Piper cenocladum

Scientific classification
- Kingdom: Plantae
- Clade: Tracheophytes
- Clade: Angiosperms
- Clade: Magnoliids
- Order: Piperales
- Family: Piperaceae
- Genus: Piper
- Species: P. cenocladum
- Binomial name: Piper cenocladum C.DC.

= Piper cenocladum =

- Genus: Piper
- Species: cenocladum
- Authority: C.DC.

Species of shrub

Piper cenocladum is a species of shrub in the genus Piper (pepper plants). This plant and a few other closely related species are known as ant plants or ant pipers. P. cenocladum has broad, bright green leaves and grows in dim, swampy areas deep in the rainforest of Costa Rica and surrounding countries. It occurs in the rainforest understory.

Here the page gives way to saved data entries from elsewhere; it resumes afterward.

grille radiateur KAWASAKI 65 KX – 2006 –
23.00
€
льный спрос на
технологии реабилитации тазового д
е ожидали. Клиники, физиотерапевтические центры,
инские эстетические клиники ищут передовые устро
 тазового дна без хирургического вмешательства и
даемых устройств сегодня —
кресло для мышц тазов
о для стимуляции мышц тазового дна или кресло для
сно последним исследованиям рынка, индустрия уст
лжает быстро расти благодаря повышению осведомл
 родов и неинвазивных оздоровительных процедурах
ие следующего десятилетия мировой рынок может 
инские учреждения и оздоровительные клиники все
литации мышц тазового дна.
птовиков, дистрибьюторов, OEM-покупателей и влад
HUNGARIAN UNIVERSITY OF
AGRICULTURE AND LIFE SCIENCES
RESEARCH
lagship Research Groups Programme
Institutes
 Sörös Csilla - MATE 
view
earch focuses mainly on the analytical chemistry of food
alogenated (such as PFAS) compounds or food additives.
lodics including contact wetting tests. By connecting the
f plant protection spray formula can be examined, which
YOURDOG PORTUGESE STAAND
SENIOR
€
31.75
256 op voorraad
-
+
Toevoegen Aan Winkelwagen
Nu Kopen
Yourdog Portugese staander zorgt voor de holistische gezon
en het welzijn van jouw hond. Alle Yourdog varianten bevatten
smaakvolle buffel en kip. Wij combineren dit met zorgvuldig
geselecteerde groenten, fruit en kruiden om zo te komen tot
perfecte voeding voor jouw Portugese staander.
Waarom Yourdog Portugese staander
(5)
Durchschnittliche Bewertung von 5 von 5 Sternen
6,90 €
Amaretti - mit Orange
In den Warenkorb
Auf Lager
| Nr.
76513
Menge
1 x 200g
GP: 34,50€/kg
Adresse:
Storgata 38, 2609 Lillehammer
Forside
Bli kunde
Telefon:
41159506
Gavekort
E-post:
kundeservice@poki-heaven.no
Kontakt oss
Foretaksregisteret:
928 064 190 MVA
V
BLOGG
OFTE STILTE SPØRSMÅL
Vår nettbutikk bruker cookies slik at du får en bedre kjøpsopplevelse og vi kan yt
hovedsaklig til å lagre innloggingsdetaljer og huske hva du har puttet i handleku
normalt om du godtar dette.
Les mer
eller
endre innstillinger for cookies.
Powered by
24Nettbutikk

The species is a myrmecophyte, a plant that lives in ecological mutualism with ants. It has hollow petioles which provide a home for ants, especially of the species Pheidole bicornis. The ants also use the plant as their main food source and defend it against predation by herbivorous caterpillars and fungi. Adding to the complexity of this food web is the beetle Tarsobaenus letourneauae, a specialized predator which lives in the plant's petioles and feeds upon the ants and their eggs, reducing their number and allowing more herbivores to consume the plant.